Geopolitische Risiken bremsen Kurs
Trotz der Wachstumspläne reagierte die Aktie am Freitag mit einem Rückgang von knapp zwei Prozent auf 73,22 Euro. Marktteilnehmer gewichten derzeit offenbar die von Voser angesprochenen Risiken schwerer. Insbesondere die anhaltenden Spannungen im Nahen Osten könnten die globale Energiewirtschaft belasten und zu einer geringeren Investitionsnachfrage führen.
Dennoch bleibt der Titel im langfristigen Kontext stabil. Mit einem Plus von rund 16 Prozent seit Jahresbeginn notiert das Papier weiterhin deutlich über dem 200-Tage-Durchschnitt von 61,74 Euro. Die aktuelle Konsolidierung findet zudem bei einem RSI von 65,9 statt, was auf eine weiterhin konstruktive, wenn auch leicht erhitzte Verfassung hindeutet.

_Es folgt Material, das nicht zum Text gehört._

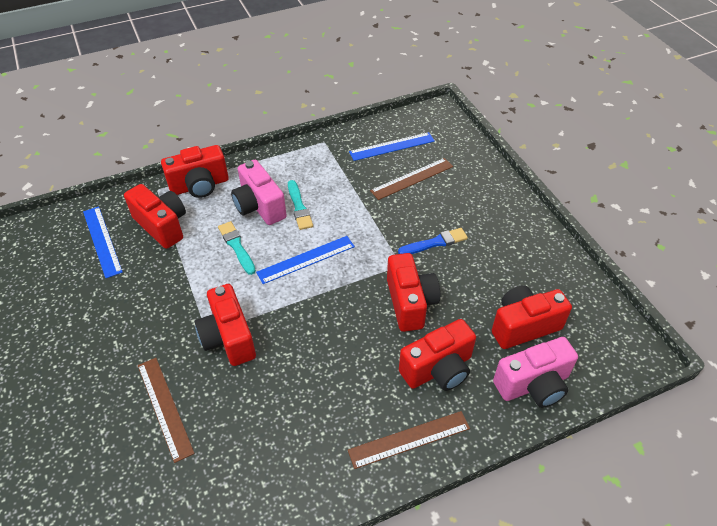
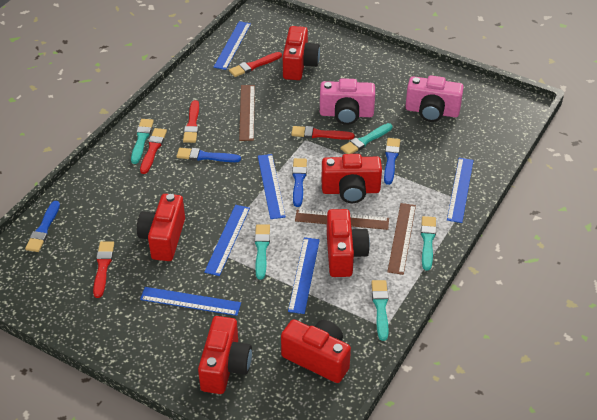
blue brush: 1 -> 4
blue ruler: 3 -> 6
red brush: 0 -> 5
turquoise brush: 2 -> 5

Geplanter Umbruch an der Spitze
Parallel zur geschäftlichen Neuausrichtung leitet ABB einen personellen Wandel ein. Ab 2027 ist eine schrittweise Erneuerung des Verwaltungsrats geplant. Dieser Prozess markiert den Beginn einer Übergangsphase, die im Jahr 2028 mit dem voraussichtlichen Rücktritt von Peter Voser enden dürfte.
Die erfolgreiche Integration großer Zukäufe ohne Verwässerung der Margen ist nun die zentrale Aufgabe des Managements. Konkrete Details zur Pipeline und zur geografischen Ausrichtung der M&A-Aktivitäten werden im Rahmen der nächsten Quartalspräsentation erwartet.